#### DATA EXTRACT
*** Block opens ***

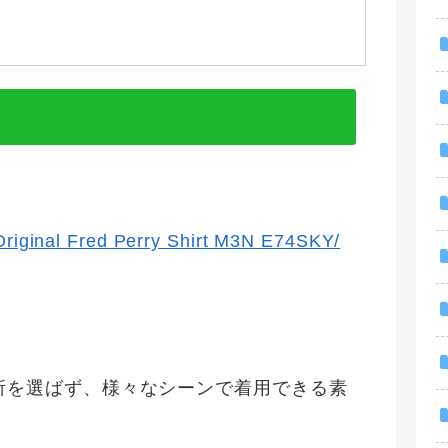
所を選ばず、様々なシーンで着用できる素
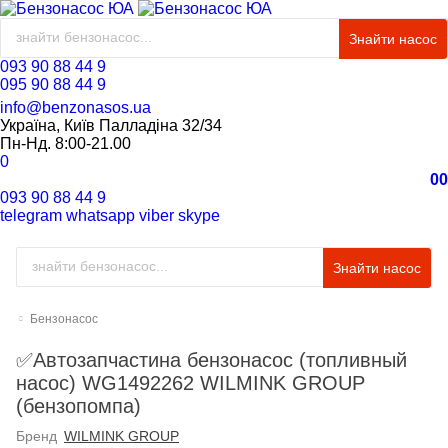
Знайти насос
093 90 88 44 9
095 90 88 44 9
info@benzonasos.ua
Україна, Київ Палладіна 32/34
Пн-Нд. 8:00-21.00
0
0
0
093 90 88 44 9
telegram
whatsapp
viber
skype
Знайти насос
Бензонасос
✅Автозапчастина бензонасос (топливный
насос) WG1492262 WILMINK GROUP
(бензопомпа)
Бренд
WILMINK GROUP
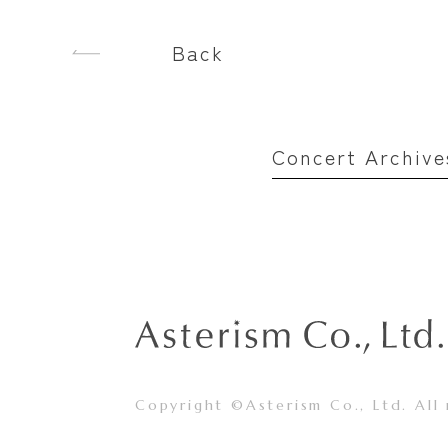
Back
Concert Archive
Copyright ©Asterism Co., Ltd. All 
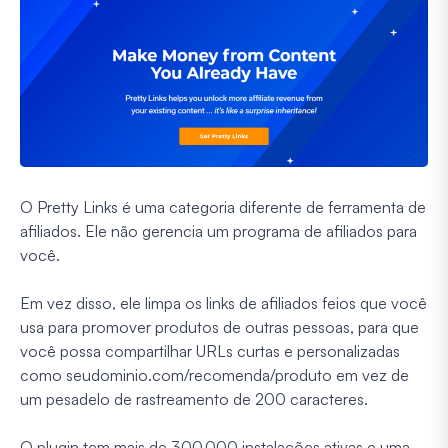
O Pretty Links é uma categoria diferente de ferramenta de
afiliados. Ele não gerencia um programa de afiliados para
você.
Em vez disso, ele limpa os links de afiliados feios que você
usa para promover produtos de outras pessoas, para que
você possa compartilhar URLs curtas e personalizadas
como seudominio.com/recomenda/produto em vez de
um pesadelo de rastreamento de 200 caracteres.
O plugin tem mais de 300.000 instalações ativas e uma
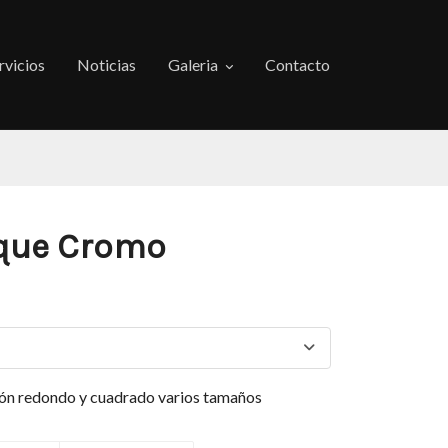
rvicios
Noticias
Galeria
Contacto
ique Cromo
n redondo y cuadrado varios tamaños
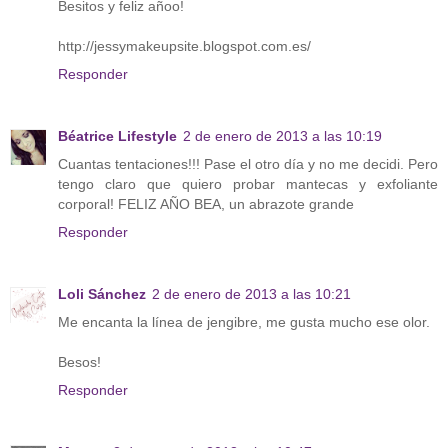
Besitos y feliz añoo!
http://jessymakeupsite.blogspot.com.es/
Responder
Béatrice Lifestyle
2 de enero de 2013 a las 10:19
Cuantas tentaciones!!! Pase el otro día y no me decidi. Pero
tengo claro que quiero probar mantecas y exfoliante
corporal! FELIZ AÑO BEA, un abrazote grande
Responder
Loli Sánchez
2 de enero de 2013 a las 10:21
Me encanta la línea de jengibre, me gusta mucho ese olor.
Besos!
Responder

*** Block closes ***

#### PROBLEM TO SOLVE
Every record above should be transcribed exactly; the pictures stay out of the copy.

#### PROBLEM SOLUTION
所を選ばず、様々なシーンで着用できる素
Знайти насос
093 90 88 44 9
095 90 88 44 9
info@benzonasos.ua
Україна, Київ Палладіна 32/34
Пн-Нд. 8:00-21.00
0
0
0
093 90 88 44 9
telegram
whatsapp
viber
skype
Знайти насос
Бензонасос
✅Автозапчастина бензонасос (топливный
насос) WG1492262 WILMINK GROUP
(бензопомпа)
Бренд
WILMINK GROUP
Back
Concert Archive
Copyright ©Asterism Co., Ltd. All 
O Pretty Links é uma categoria diferente de ferramenta de
afiliados. Ele não gerencia um programa de afiliados para
você.
Em vez disso, ele limpa os links de afiliados feios que você
usa para promover produtos de outras pessoas, para que
você possa compartilhar URLs curtas e personalizadas
como seudominio.com/recomenda/produto em vez de
um pesadelo de rastreamento de 200 caracteres.
O plugin tem mais de 300.000 instalações ativas e uma
rvicios
Noticias
Galeria
Contacto
ique Cromo
n redondo y cuadrado varios tamaños
Besitos y feliz añoo!
http://jessymakeupsite.blogspot.com.es/
Responder
Béatrice Lifestyle
2 de enero de 2013 a las 10:19
Cuantas tentaciones!!! Pase el otro día y no me decidi. Pero
tengo claro que quiero probar mantecas y exfoliante
corporal! FELIZ AÑO BEA, un abrazote grande
Responder
Loli Sánchez
2 de enero de 2013 a las 10:21
Me encanta la línea de jengibre, me gusta mucho ese olor.
Besos!
Responder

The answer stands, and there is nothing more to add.